◆ Goal of the exercise: Only the line with "process of learning and feeling." and the lines after it, to the end of the data, should appear in the answer, each reproduced exactly.

◆ Exercise material:
Start of Block

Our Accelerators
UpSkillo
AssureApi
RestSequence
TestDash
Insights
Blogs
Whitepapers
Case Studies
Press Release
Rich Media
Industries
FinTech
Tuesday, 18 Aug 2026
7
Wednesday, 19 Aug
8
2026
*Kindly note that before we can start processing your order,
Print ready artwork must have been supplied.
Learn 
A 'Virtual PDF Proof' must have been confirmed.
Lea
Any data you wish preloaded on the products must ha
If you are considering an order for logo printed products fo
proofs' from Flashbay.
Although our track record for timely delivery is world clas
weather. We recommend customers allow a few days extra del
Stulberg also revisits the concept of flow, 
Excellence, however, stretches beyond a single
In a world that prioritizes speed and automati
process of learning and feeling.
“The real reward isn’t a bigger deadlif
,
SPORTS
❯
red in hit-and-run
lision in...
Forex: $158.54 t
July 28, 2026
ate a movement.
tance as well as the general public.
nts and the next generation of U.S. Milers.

End of Block

◆ Solved exercise:
process of learning and feeling.
“The real reward isn’t a bigger deadlif
,
SPORTS
❯
red in hit-and-run
lision in...
Forex: $158.54 t
July 28, 2026
ate a movement.
tance as well as the general public.
nts and the next generation of U.S. Milers.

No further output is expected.